Oct 1, 2004

It may sound like something out of a Popeye cartoon, but MIT researchers are building a promising solar cell from spinach. In their Cambridge lab, bioengineer Shuguang Zhang and electrical engineer Marc Baldo shine a laser beam on a chip the size of a postage stamp. Out of a wire electrode hooked to the chip comes electricity – a trickle now, but one day, perhaps, enough to power a cell phone or laptop. Instead of the silicon found in most solar cells, however, this chip uses proteins from plants that have evolved over millions of years to turn sunlight into usable energy.

The advance “is of tremendous importance,” says Peter Peumans, an expert on organic electronics at Stanford University, because solar cells that draw on plants’ natural photosynthetic ability could eventually be lighter, cheaper, and easier to repair than their conventional cousins.

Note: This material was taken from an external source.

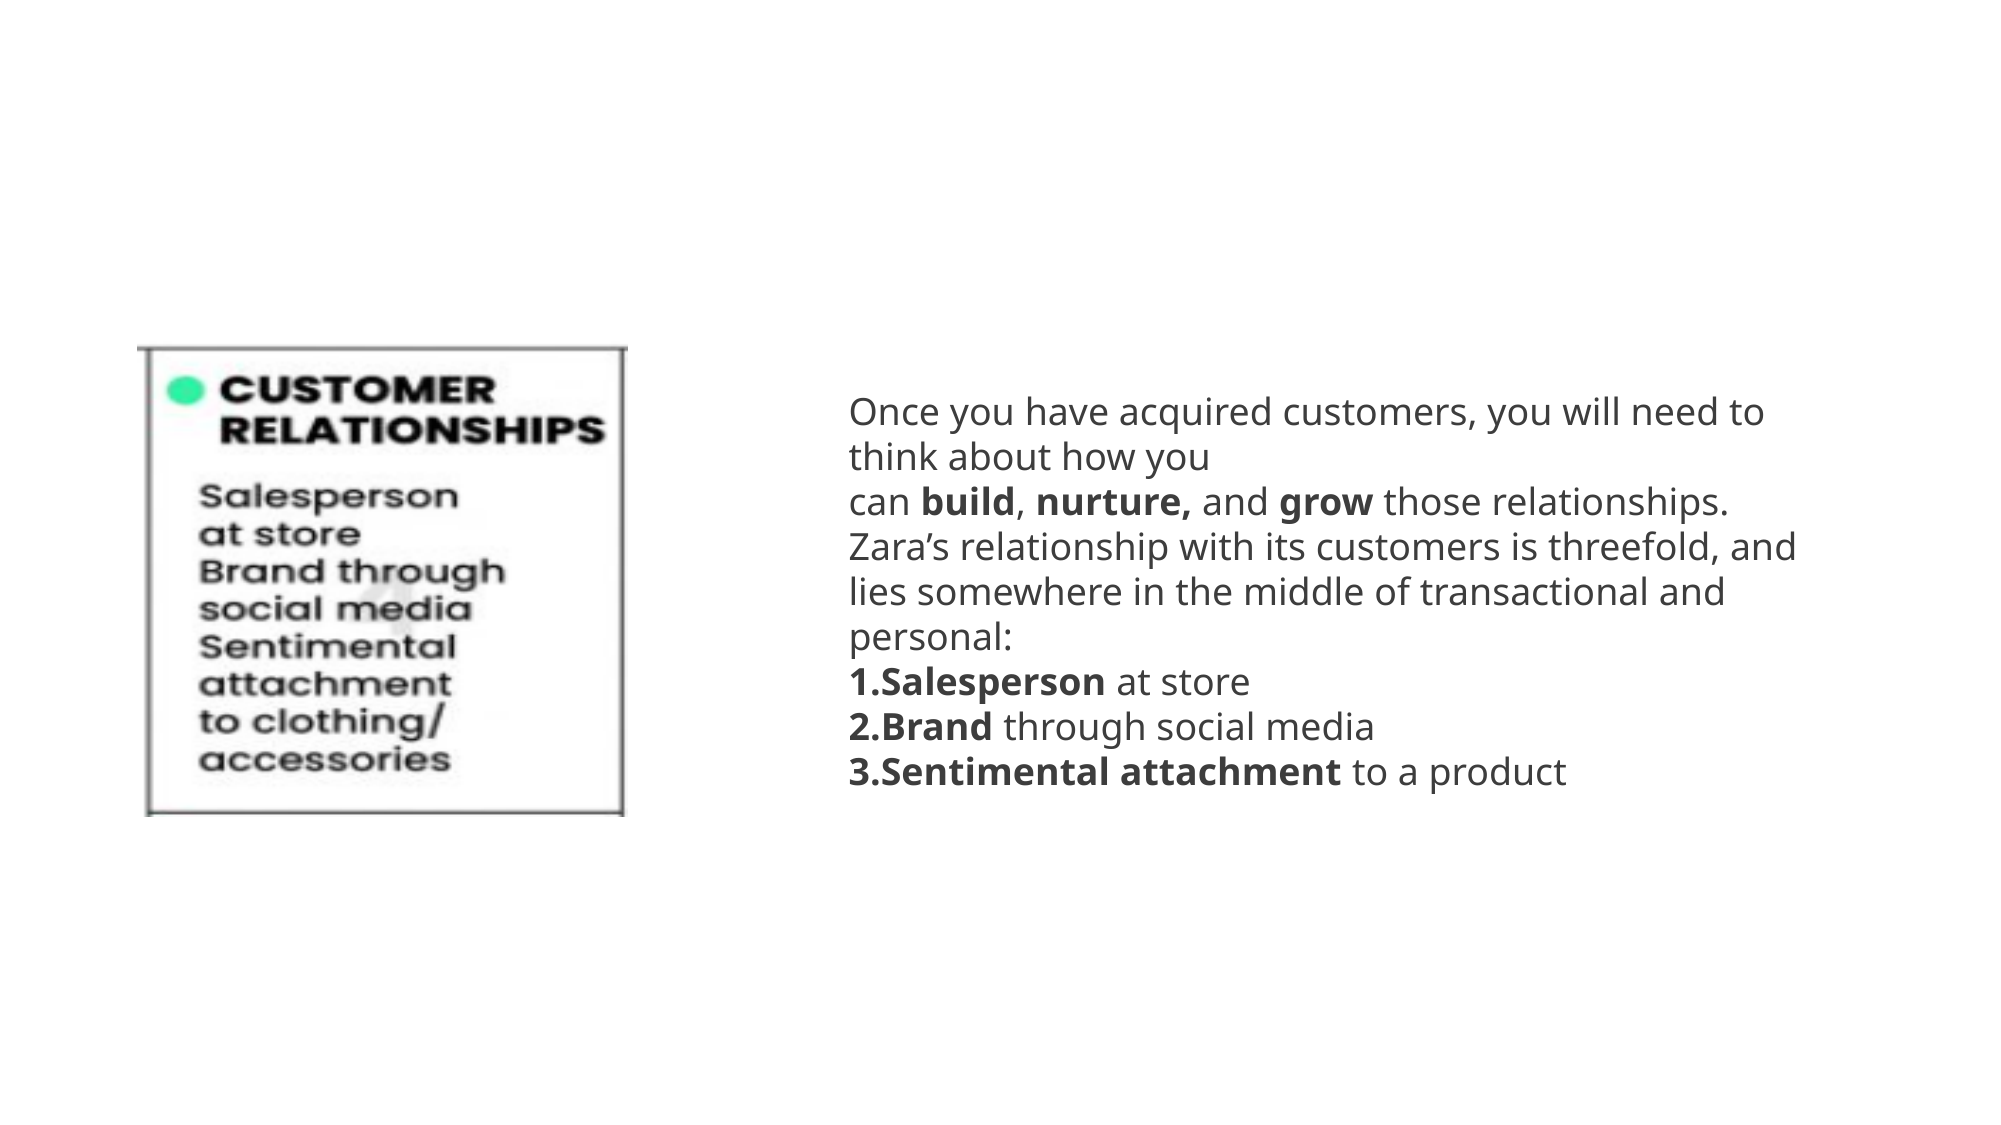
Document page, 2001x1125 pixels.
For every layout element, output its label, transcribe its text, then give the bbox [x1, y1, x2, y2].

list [137, 332, 628, 817]
text_box Once you have acquired customers, you will need to think about how you can build, nurture, and grow those relationships. Zara’s relationship with its customers is threefold, and lies somewhere in the middle of transactional and personal: Salesperson at store Brand through social media Sentimental attachment to a product [833, 380, 1834, 846]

Biological cells removed from plants and connected to electronic hardware typically die within hours. But Zhang and Baldo, collaborating with the University of Tennessee and the U.S. Naval Research Laboratory, took wholesale spinach and harvested just the proteins that absorb photons and generate free electrons during the process of photosynthesis. The researchers bathed the proteins with detergent-like molecules that would keep them working properly on a dry surface for weeks. They then placed the proteins on a gold-coated glass substrate and deposited a semiconductor layer on top to collect electricity.

So far, the chip’s energy efficiency is far lower than that of existing solar cells. But “extensions of these methods could produce very important future energy conversion technologies,” says MIT chemist Timothy Swager. To ratchet up the chip’s efficiency enough that it could power a mobile device, says Zhang, the researchers plan to increase the area of its light-absorbing surface by building layers of proteins on wavy substrates. Zhang predicts the technology could be used commercially in five years.